Although the court held that Wikimedia had provided public evidence that its communications with Wikipedia users around the world are subject to NSA surveillance, the court went on to hold that further litigation would expose sensitive information about the government’s spying activities — and that the “state secrets privilege” required dismissal of the suit. The court rejected Wikimedia’s argument that the special procedures Congress enacted in the Foreign Intelligence Surveillance Act (FISA) preempt the state secrets privilege and allow the case to go forward.

“We are extremely disappointed that the court wrongly credited the government’s sweeping secrecy claims and dismissed our client’s case,” said Patrick Toomey, senior staff attorney with the ACLU’s National Security Project. “Every day, the NSA is siphoning Americans’ communications off the internet backbone and into its spying machines, violating privacy and chilling free expression. Congress has made clear that the courts can and should decide whether this warrantless digital dragnet complies with the Constitution.”

At issue in this lawsuit is the NSA’s “Upstream” surveillance, through which the U.S. government systematically monitors Americans’ private emails, internet messages, and web communications with people overseas. With the help of companies like Verizon and AT&T, the NSA has installed surveillance devices on the high-capacity internet circuits that carry Americans’ communications in and out of the country. It searches that traffic for key terms, called “selectors,” that are associated with hundreds of thousands of targets. In the course of this surveillance, the NSA copies and combs through vast amounts of internet traffic.
---
# [Stated exercise A]
Retype the passage about the NSA surveillance lawsuit in full, word for word.
---
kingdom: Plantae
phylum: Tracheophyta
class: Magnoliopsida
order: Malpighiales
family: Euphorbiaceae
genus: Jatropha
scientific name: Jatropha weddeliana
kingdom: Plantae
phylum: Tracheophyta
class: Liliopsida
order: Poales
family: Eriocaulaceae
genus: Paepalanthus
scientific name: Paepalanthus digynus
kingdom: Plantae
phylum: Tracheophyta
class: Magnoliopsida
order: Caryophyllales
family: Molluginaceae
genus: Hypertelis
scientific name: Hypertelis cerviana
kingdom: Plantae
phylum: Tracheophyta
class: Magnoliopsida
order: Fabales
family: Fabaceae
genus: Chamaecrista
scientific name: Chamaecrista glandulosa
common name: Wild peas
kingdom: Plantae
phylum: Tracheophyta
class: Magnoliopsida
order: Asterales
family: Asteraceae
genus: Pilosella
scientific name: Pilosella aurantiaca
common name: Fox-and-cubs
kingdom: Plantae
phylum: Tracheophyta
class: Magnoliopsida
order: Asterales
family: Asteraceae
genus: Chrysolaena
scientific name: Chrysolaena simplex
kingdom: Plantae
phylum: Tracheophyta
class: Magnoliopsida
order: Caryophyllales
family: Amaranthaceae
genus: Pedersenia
---
# [Stated exercise B]
In the entries, edit the lines from the one with "common name: Fox-and-cubs" up to and including the final line, changing "scientific name" to "binomial" and leaving everything else as it is. Return only those lines.

# [Output A]
Although the court held that Wikimedia had provided public evidence that its communications with Wikipedia users around the world are subject to NSA surveillance, the court went on to hold that further litigation would expose sensitive information about the government’s spying activities — and that the “state secrets privilege” required dismissal of the suit. The court rejected Wikimedia’s argument that the special procedures Congress enacted in the Foreign Intelligence Surveillance Act (FISA) preempt the state secrets privilege and allow the case to go forward.

“We are extremely disappointed that the court wrongly credited the government’s sweeping secrecy claims and dismissed our client’s case,” said Patrick Toomey, senior staff attorney with the ACLU’s National Security Project. “Every day, the NSA is siphoning Americans’ communications off the internet backbone and into its spying machines, violating privacy and chilling free expression. Congress has made clear that the courts can and should decide whether this warrantless digital dragnet complies with the Constitution.”

At issue in this lawsuit is the NSA’s “Upstream” surveillance, through which the U.S. government systematically monitors Americans’ private emails, internet messages, and web communications with people overseas. With the help of companies like Verizon and AT&T, the NSA has installed surveillance devices on the high-capacity internet circuits that carry Americans’ communications in and out of the country. It searches that traffic for key terms, called “selectors,” that are associated with hundreds of thousands of targets. In the course of this surveillance, the NSA copies and combs through vast amounts of internet traffic.

# [Output B]
common name: Fox-and-cubs
kingdom: Plantae
phylum: Tracheophyta
class: Magnoliopsida
order: Asterales
family: Asteraceae
genus: Chrysolaena
binomial: Chrysolaena simplex
kingdom: Plantae
phylum: Tracheophyta
class: Magnoliopsida
order: Caryophyllales
family: Amaranthaceae
genus: Pedersenia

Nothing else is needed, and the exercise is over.